Butir tugas A:
Sunting teks tentang Dzat Absolut: tulis ulang bagiannya mulai dari kata-kata "Tak seorang pun" hingga setelah "pilih untuk DiriNya.", dan ganti "renungan" dengan "perenungan".
Butir tugas B:
Lanjutkan teks tentang Dzat Absolut, dimulai setelah kalimat terakhir yang tercantum.

Idealnya, Dia melihat DiriNya pada cermin nama ‘Allah’ melalui manusia.
Melalui definisi berdasarkan sifat-sifat, Dzat Absolut berada diluar pemahaman. Ia yang berupaya mendefinisikan Dzat Absolut adalah seorang yang jahil, dan secara tak langsung mengakui dirinya sebagai anggota ‘para peniru’. Karena orang yang telah tercerahkan tak ragu lagi akan mengetahui bahwa dalam menyebut Dzat Absolut, seseorang hanya dapat sampai kepada sifat-sifatNya.
Tak seorang pun memiliki kebebasan untuk berbicara atau mendefinisikan tentang ‘ketiadaan’, karena ketiadaan adalah tempat dimana semua renungan berhenti, dimana pikiran tak bekerja lagi, dimana kehidupan, indera, kata-kata tak berlaku lagi!
“Sebelum Dia menciptakan langit dan bumi, Dia ada di Ama, potensial absolut. Dan Dia begitu, kini dan selamanya.”
Tempat ketiadaan adalah kegelapan absolut sedemikian sehingga segala sesuatu yang seseorang ketahui, pikirkan, dan bayangkan sama sekali menjadi tak berlaku.
Mari berharap bahwa kita adalah mereka, atau setidaknya di antara mereka, yang telah Dia pilih untuk DiriNya.
Namun di luar konsepsi ruang dan waktu, segala sesuatu telah dijalani dan selesai! Maka apa yang perlu kita lakukan adalah menapaki jalan yang merefleksikan fitrah dan karakter kodrat kita, jalan yang kita rasakan mudah untuk melaluinya, bukannya yang memberatkan kodrat kita dan membuat hidup kita menjadi sukar.
“Allah menciptakan Adam dalam citraNya sendiri.”

Entri kumpulan data

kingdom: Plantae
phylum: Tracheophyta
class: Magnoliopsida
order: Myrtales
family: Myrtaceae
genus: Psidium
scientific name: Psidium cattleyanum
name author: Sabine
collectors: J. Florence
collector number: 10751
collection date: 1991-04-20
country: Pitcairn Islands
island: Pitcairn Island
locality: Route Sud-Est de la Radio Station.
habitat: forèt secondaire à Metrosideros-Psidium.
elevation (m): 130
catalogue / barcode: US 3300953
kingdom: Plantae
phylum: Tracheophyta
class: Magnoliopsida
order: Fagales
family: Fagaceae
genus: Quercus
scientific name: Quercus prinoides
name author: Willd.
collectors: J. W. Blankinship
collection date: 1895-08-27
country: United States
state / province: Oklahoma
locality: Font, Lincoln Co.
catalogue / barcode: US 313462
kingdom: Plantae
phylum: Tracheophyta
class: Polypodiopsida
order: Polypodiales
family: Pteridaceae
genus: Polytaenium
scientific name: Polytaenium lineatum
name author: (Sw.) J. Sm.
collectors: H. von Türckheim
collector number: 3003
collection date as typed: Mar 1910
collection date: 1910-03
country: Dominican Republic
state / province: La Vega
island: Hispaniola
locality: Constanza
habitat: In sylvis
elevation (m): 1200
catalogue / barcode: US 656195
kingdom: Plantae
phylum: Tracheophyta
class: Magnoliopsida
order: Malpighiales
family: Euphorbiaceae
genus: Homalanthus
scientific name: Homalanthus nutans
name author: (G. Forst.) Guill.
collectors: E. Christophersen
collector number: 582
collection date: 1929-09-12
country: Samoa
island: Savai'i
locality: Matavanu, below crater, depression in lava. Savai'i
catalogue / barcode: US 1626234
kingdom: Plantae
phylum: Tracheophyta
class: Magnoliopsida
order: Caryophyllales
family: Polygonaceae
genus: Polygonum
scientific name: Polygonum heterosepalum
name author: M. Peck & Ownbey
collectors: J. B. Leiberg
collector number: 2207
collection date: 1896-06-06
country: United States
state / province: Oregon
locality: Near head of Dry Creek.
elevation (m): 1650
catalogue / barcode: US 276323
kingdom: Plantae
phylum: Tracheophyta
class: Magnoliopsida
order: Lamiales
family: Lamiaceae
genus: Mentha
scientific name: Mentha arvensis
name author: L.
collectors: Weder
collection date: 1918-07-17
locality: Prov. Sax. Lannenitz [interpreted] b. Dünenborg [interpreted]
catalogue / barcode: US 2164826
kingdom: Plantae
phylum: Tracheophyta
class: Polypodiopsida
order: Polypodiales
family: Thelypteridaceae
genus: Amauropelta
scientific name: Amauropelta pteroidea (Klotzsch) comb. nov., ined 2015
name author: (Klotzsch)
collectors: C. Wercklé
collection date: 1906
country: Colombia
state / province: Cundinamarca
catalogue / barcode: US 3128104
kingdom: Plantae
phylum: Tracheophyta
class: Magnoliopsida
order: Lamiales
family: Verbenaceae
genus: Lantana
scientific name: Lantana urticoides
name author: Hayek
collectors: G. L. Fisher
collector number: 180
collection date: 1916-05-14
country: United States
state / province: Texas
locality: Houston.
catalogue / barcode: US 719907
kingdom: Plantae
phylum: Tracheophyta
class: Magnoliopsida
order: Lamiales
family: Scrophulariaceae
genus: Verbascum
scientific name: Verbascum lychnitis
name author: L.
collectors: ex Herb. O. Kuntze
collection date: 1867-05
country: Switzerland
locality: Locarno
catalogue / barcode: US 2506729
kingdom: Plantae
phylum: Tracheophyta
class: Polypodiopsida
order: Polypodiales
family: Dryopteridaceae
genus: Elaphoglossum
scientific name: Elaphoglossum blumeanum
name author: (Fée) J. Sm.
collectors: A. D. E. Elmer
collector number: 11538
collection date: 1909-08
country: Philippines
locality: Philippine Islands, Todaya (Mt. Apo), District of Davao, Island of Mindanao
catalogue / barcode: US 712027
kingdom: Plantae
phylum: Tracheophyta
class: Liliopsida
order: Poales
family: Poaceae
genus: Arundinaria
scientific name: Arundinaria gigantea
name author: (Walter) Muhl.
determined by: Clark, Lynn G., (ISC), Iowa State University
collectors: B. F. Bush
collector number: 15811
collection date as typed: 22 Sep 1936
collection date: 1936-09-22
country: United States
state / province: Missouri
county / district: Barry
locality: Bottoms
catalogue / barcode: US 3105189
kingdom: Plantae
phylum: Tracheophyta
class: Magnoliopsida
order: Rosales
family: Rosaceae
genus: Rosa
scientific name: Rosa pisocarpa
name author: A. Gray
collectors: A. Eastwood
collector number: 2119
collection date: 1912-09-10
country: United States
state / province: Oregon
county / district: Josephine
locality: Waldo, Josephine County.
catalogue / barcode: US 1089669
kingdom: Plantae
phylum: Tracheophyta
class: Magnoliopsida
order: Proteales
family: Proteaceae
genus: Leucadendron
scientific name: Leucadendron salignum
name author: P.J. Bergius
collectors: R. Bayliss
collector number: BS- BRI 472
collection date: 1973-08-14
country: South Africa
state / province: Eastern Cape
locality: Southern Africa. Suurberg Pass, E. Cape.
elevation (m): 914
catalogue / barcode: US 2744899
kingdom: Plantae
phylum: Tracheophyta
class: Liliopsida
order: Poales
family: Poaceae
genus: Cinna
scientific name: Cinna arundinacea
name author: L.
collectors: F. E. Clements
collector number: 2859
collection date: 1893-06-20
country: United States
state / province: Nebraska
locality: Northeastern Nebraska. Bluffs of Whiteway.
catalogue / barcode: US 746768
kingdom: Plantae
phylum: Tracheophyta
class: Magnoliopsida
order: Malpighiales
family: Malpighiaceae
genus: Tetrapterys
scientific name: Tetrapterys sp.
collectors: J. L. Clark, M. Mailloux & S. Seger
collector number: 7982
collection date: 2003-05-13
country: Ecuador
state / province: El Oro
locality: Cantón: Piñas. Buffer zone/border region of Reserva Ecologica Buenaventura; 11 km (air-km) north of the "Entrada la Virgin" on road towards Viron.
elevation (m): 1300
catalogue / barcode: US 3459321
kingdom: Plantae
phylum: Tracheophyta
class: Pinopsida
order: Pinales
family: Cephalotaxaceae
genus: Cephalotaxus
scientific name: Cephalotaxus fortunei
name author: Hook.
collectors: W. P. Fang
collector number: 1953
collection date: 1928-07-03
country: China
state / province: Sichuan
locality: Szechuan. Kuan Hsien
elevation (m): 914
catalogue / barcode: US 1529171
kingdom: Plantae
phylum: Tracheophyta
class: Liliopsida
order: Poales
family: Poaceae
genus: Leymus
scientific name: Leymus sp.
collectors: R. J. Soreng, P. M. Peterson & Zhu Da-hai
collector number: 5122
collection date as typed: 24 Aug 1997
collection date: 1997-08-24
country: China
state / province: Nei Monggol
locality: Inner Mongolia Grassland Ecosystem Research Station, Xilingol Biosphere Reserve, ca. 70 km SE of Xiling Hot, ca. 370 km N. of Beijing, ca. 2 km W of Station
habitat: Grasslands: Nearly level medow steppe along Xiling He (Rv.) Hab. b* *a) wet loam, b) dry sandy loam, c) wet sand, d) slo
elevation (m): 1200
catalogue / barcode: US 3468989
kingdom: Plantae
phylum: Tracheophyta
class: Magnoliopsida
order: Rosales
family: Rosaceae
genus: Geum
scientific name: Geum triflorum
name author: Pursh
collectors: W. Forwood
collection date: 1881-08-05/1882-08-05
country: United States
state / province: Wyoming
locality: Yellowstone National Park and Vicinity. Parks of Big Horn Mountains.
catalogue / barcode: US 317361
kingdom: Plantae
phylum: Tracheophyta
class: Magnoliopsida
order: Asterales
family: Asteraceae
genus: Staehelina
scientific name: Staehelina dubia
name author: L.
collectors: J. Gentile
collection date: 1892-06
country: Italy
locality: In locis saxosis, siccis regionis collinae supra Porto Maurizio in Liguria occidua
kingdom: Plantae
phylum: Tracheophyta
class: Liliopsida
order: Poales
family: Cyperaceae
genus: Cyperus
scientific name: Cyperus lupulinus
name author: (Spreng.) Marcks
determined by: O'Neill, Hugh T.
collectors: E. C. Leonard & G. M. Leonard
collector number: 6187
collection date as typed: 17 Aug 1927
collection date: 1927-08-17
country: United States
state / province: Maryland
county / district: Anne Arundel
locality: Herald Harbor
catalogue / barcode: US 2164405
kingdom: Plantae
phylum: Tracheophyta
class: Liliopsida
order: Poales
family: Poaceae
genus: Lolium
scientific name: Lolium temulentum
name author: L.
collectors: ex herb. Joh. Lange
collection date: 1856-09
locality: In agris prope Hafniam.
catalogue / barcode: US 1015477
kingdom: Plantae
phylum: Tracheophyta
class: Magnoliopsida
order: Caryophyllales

Area jawaban A:
Tak seorang pun memiliki kebebasan untuk berbicara atau mendefinisikan tentang ‘ketiadaan’, karena ketiadaan adalah tempat dimana semua perenungan berhenti, dimana pikiran tak bekerja lagi, dimana kehidupan, indera, kata-kata tak berlaku lagi!
“Sebelum Dia menciptakan langit dan bumi, Dia ada di Ama, potensial absolut. Dan Dia begitu, kini dan selamanya.”
Tempat ketiadaan adalah kegelapan absolut sedemikian sehingga segala sesuatu yang seseorang ketahui, pikirkan, dan bayangkan sama sekali menjadi tak berlaku.
Mari berharap bahwa kita adalah mereka, atau setidaknya di antara mereka, yang telah Dia pilih untuk DiriNya.

Area jawaban B:
Apa artinya ini? …
Keberadaan manusia berselaras dengan keberadaan agung. Manusia juga memiliki esensi. Manusia juga memiliki sifat-sifat, fitur-fitur dan makna-makna yang menjadi bagian dari esensinya, dan memiliki tempat dimana ia memanifestasikan fitur-fiturnya, yakni, tubuhnya.
Seperti halnya tentang Keberadaan Absolut, Esensi (Dzat), Sifat-sifat, Nama-nama (asma) dan Perbuatan (af’al), kita juga dapat membicarakan mengenai esensi, sifat-sifat, nama-nama dan perbuatan manusia. Tentu saja, bahwa esensi manusia pada puncaknya diturunkan dari Esensi Absolut, karena manusia tak memiliki esensi yang terpisah dari Esensi Absolut dari yang Maha Esa. Keberadaan manusia bergantung pada keberadaan Esensi Absolut.
Sifat-sifat manusia dapat diringkas sebagai berikut: kehidupan, ilmu, keinginan, kekuasaan, kemampuan berbicara, mendengar dan melihat. Dengan kata lain, manusia itu Hayy (Hidup), Alim (Mengetahui), Murid (Berkehendak), Qadir (Berkuasa), Mutakallim (Berbicara), Sami (Mendengar) dan Bashir (Mengevaluasi). Ini karena keberadaan manusia bergantung pada keberadaanNya, dan karenanya kepada sifat-sifatNya.
Karenanya, Allah telah menciptakan manusia dalam citraNya sendiri, yakni dalam citra Nama-nama dan Sifat-sifatNya. Tidak ada keberadaan lain yang dengan citranya dia dapat menciptakan manusia. Walau bagaimanapun, Dia meliputi seluruh keberadaan; tak ada apa-apa selain Dia!
Setiap individu merupakan ekspresi unik dari komposisi unik nama-namanya. Sebab itulah, ada keragaman dalam kesatuan. Walaupun pada hakikatnya kita semua adalah satu dan sama, manifestasi keluarnya adalah beragam. Sebagai perumpamaannya, jika makna-makna kedalam dari yang Esa terlokalisasikan keluar dan menjadi padat pada titik-titik yang terhitung jumlahnya, kita mendapatkan apa yang nampak sebagai kosmos.
Setiap titik lokal ini, secara hakikat dan asalnya, merupakan komposisi dari nama-nama agung, diperbesar dan dimanifestasikan pada skala besar. Jadi, semua galaksi dan konstelasinya, dengan semua bintang, sinarnya dan lain-lainnya, hanyalah komposisi yang berbeda dari nama-nama agung. Mereka semua adalah materialisasi dari sifat-sifat komposisional yang merupakan nama-nama agung.
Keberadaan Absolut berkehendak untuk melihat makna-maknaNya, maka mengungkapkan DiriNya melalui Nama-namaNya, yang pada akhirnya membentuk ‘alam bentuk-bentuk’.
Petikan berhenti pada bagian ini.